Autoridades da Espanha alertaram que o número de mortos pode aumentar. No entanto, em Portugal, oficiais afirmaram que não esperavam encontrar mais mortos. Foi uma noite de loucura, um verdadeiro pesadelo,. Havia água por todos os lados, disse Manoel Afonso, um residente da vila de Saboia, no sul de Portugal. Ninguém se lembra que nada parecido tenha alguma vez acontecido, acrescentou.
Um dos casos mais contundentes foi o de um bebê de 16 dias de vida que morreu afogado após ter sido arrancado dos braços de seu pais que lutava para salvá-los da correnteza, na vila de Carreguerio, no sul de Portugal. Entre as muitas vítimas estava um casal de idosos cuja casa foi coberta pela enchente no distrito de Ourique, 200 km ao sul de Lisboa.
Em Badajoz, cerca de 400 km a oeste de Madri, várias pessoas morreram afogadas após suas casas terem sido invadidas pela enchurrada. Os vizinhos se amontoavam ao redor dos corpos das vítimas, enquanto elas eram retiradas do local. As autoridades meteorológicas informaram que as chuvas atingiram o volume recorde de 15 cm.
Equipes de resgate vasculharam as áreas mais fortemente atingidas pela tempestade à procura dos desaparecidos ao longo do rio Guadiana, na divisa entre Portugal e Espanha. Dezenas de pessoas foram pegas de surpresa pelas enchentes, enquanto, em alguns lugares na Espanha, o nível das águas que cobriram as estradas chegou a três metros.
Na Espanha, ventos de até 100 quilometros por hora atingiram as províncias de Extremadura e Andaluzia, onde as principais rodovias foram bloqueadas por árvores e postes de energia elétrica que cairam com a tempestade, causando a interrupção do abastecimento de energia para milhares de pessoas em todo o país.
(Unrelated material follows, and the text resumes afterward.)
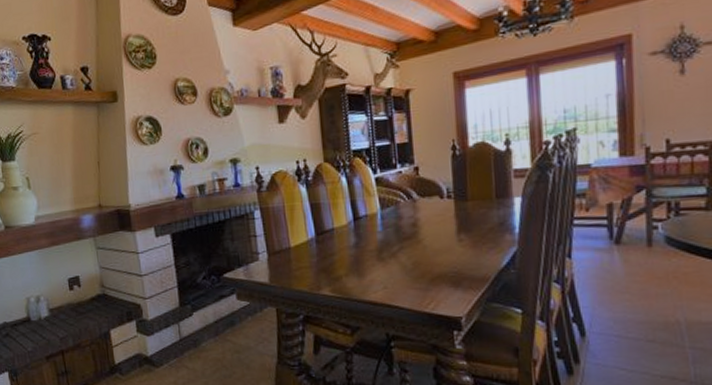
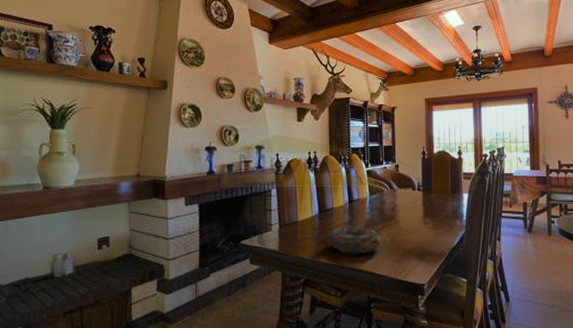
decorative bowl: none [331,249,400,283] -> present [329,226,381,254]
O ministro da Agricultura da Espanha, Loyola de Palacio, visitou a região afetada pelas chuvas para avaliar as perdas na produção de algodão. Mas autoridades estimam que 10% da produção total da Andaluzia tenham sido destruídos.
Apesar da situação ter melhorado em Portugal, as autoridades continuam preocupadas com a possibilidade de novas enchentes, resultantes da abertura das comportas das represas dos rios Tagus e Guadiana. Autoridades da Defesa Civil foram colocadas em alerta perto de Santarém, cerca de 70 ao norte de Lisboa, onde as margens do rio Tagus foram parcialmente destruídas, embora haja sinais de que o nível das águas começou a baixar.